How to design an algorithm to calculate countdown style maths number puzzle

Question

I have always wanted to do this but every time I start thinking about the problem it blows my mind because of its exponential nature.

The problem solver I want to be

Answer 1

By far the easiest approach is to intelligently brute force it. There is only a finite amount of expressions you can build out of 6 numbers and 4 operators, simply go through all of them.

How many? Since you don't have to use all numbers and may use the same operator multiple times, This problem is equivalent to "how many labeled strictly binary trees (aka full binary trees) can you make with at most 6 leaves, and four possible labels for each non-leaf node?".

The amount of full binary trees with n leaves is equal to catalan(n-1). You can see this as follows:

Every full binary tree with n leaves has n-1 internal nodes and corresponds to a non-full binary tree with n-1 nodes in a unique way (just delete all the leaves from the full one to get it). There happen to be catalan(n) possible binary trees with n nodes, so we can say that a strictly binary tree with n leaves has catalan(n-1) possible different structures.

There are 4 possible operators for each non-leaf node: 4^(n-1) possibilities The leaves can be numbered in n! * (6 choose (n-1)) different ways. (Divide this by k! for each number that occurs k times, or just make sure all numbers are different)

So for 6 different numbers and 4 possible operators you get Sum(n=1...6) [ Catalan(n-1) * 6!/(6-n)! * 4^(n-1) ] possible expressions for a total of 33,665,406. Not a lot.

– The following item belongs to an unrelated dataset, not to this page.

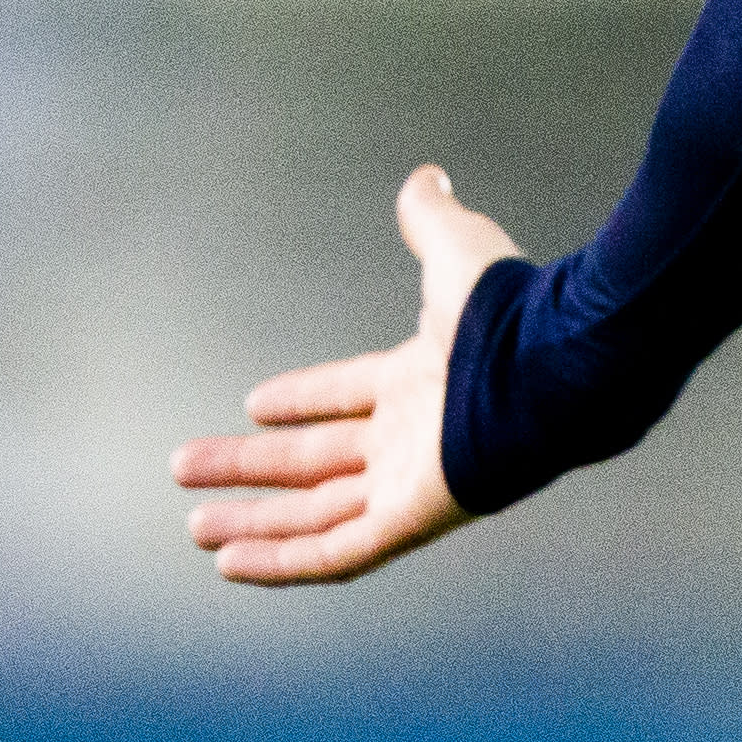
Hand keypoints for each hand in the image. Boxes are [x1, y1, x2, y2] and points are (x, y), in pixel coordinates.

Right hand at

How do you enumerate these trees?

Given a collection of all trees with n-1 or less nodes, you can create all trees with n nodes by systematically pairing all of the n-1 trees with the empty tree, all n-2 trees with the 1 node tree, all n-3 trees with all 2 node tree etc. and using them as the left and right sub trees of a newly formed tree.

So starting with an empty set you first generate the tree that has just a root node, then from a new root you can use that either as a left or right sub tree which yields the two trees that look like this: / and . And so on.

You can turn them into a set of expressions on the fly (just loop over the operators and numbers) and evaluate them as you go until one yields the target number.